Je veux rassurer : le contrôle des frontières continue d’exister.

Je veux rassurer : le contrôle des frontières continue d'exister.

« Je veux rassurer les Portugais : le contrôle des frontières continue d’exister. Le Portugal est un pays souverain, qui respecte et applique avec rigueur le contrôle de ses frontières », a déclaré Miguel Pinto Luz, en marge de l’inauguration officielle des travaux d’amélioration de la qualité du service du terminal 2 de l’aéroport Humberto Delgado, à Lisbonne.

 

Le gouvernant a affirmé que le Portugal est retourné temporairement au système précédent de contrôle, « qui était en vigueur il y a un mois », en renforçant que le pays maintient une rigueur dans le contrôle de ses frontières.

Selon le ministre, la suspension du nouveau système européen d’entrée et de sortie (EES) a permis de réduire significativement les temps d’attente à l’aéroport.

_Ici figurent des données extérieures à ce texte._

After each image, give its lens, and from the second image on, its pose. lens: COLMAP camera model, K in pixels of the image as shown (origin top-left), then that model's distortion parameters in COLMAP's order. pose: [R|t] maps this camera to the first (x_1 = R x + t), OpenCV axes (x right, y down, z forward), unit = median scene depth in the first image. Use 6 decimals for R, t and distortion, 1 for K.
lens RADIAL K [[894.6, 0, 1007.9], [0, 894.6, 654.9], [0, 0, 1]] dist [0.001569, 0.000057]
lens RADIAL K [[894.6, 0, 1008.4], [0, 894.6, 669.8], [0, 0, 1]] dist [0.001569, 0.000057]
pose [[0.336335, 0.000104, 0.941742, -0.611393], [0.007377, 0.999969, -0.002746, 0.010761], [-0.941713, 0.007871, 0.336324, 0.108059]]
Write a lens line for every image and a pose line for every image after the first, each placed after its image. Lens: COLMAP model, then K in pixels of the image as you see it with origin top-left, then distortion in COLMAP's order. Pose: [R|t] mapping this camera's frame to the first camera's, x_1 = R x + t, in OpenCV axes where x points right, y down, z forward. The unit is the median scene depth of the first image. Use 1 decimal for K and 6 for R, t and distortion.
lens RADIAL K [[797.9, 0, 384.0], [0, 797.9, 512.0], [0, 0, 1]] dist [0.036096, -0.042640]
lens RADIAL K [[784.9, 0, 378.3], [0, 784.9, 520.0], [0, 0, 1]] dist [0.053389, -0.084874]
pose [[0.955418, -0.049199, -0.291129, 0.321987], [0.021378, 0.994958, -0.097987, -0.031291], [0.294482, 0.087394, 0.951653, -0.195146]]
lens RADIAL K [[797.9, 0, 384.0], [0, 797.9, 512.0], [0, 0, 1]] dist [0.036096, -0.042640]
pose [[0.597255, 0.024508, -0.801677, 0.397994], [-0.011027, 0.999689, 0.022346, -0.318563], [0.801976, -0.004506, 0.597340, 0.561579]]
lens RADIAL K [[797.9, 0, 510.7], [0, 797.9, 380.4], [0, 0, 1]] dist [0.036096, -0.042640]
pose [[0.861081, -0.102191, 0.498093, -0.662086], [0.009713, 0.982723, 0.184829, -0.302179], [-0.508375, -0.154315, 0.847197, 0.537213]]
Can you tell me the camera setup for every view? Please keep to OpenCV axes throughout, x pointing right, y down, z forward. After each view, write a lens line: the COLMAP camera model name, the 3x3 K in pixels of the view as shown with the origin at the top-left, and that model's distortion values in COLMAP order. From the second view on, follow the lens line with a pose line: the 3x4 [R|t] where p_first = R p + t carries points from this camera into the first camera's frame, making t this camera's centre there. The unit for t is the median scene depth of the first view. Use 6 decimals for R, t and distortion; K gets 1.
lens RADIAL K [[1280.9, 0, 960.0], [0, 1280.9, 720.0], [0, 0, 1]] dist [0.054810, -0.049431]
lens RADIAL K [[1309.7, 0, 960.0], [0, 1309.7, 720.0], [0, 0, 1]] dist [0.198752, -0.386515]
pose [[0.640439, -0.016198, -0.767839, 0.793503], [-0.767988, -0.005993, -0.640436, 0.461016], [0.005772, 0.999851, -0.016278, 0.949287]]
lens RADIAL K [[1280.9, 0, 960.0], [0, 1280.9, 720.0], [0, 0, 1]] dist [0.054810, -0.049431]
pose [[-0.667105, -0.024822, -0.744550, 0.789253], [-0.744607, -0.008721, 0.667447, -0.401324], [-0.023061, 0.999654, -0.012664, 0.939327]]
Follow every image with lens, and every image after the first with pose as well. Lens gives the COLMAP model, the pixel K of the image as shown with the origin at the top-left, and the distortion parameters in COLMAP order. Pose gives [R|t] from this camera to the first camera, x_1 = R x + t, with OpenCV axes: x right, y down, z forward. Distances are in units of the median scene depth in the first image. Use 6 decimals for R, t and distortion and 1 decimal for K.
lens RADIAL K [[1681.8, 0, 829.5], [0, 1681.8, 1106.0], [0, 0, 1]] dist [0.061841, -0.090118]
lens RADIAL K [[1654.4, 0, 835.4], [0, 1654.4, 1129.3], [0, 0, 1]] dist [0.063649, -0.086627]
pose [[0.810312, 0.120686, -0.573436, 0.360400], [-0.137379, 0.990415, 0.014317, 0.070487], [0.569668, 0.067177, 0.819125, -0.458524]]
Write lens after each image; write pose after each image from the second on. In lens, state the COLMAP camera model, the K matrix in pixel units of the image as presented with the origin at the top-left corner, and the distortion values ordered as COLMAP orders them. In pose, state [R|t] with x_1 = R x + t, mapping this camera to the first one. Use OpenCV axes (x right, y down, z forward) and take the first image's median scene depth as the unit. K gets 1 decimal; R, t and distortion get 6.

« Ce que nous avons fait, c’est suspendre le nouveau système européen, car il n’est pas encore suffisamment huilé pour garantir des temps d’attente efficaces », a-t-il expliqué.

Miguel Pinto Luz a affirmé qu’il n’est pas possible d’indiquer une date pour la reprise de l’EES, assurant simplement que tous les moyens techniques et humains nécessaires sont mobilisés pour résoudre la situation.

« Je ne peux pas sérieusement dire aujourd’hui si ce sera le jour A, B ou C. Ce que je peux garantir, c’est que nous faisons tout pour nous aligner rapidement sur les directives européennes », a-t-il dit.

Le ministre a souligné que les contraintes associées au nouveau système ne sont pas exclusives au Portugal, affirmant que le problème des files d’attente « est généralisé dans toute l’Europe », bien que dans le cas portugais, il soit « plus évident » à l’aéroport Humberto Delgado.

« Au Portugal, c’était de manière plus évidente, notamment à Humberto Delgado, et c’est pourquoi nous avons dû prendre des mesures extraordinaires », a-t-il déclaré.

« La Commission européenne a suivi tout ce processus et tout a été fait en coordination avec Bruxelles », a-t-il affirmé, rejetant l’existence de « fortes critiques » de la part des institutions européennes.

« Ce sont des préoccupations légitimes, car le système doit fonctionner de manière intégrée dans toute l’Europe », a-t-il ajouté.

Miguel Pinto Luz a en outre défendu la nécessité de continuer à investir dans l’aéroport de Lisbonne, considérant que Humberto Delgado devra fonctionner « au moins pendant 10 ans », pendant que le processus de construction du nouvel aéroport est en cours.

« Que ce soit 10 ou 12 ans, cet aéroport doit fonctionner et c’est pourquoi nous devons réaliser ces travaux », a-t-il dit, en mentionnant des interventions comme la création de « 10 nouvelles passerelles », presque doublant celles actuellement existantes.

L’EES a été suspendu à l’aéroport de Lisbonne il y a une semaine pour une période de trois mois, afin de diminuer les files d’attente, date très proche de l’entrée en fonction à 100% de l’EES dans toute l’Union européenne prévue pour avril.

Le nouveau système européen de contrôle des frontières pour les citoyens extracommunautaires est entré en fonction le 12 octobre au Portugal et dans les autres pays de l’espace Schengen et depuis, les temps d’attente se sont aggravés, principalement à l’aéroport de Lisbonne, où les passagers doivent attendre, parfois plusieurs heures.

Cette situation a conduit le gouvernement, fin octobre, à créer une ‘task force’ d’urgence pour gérer la situation de crise.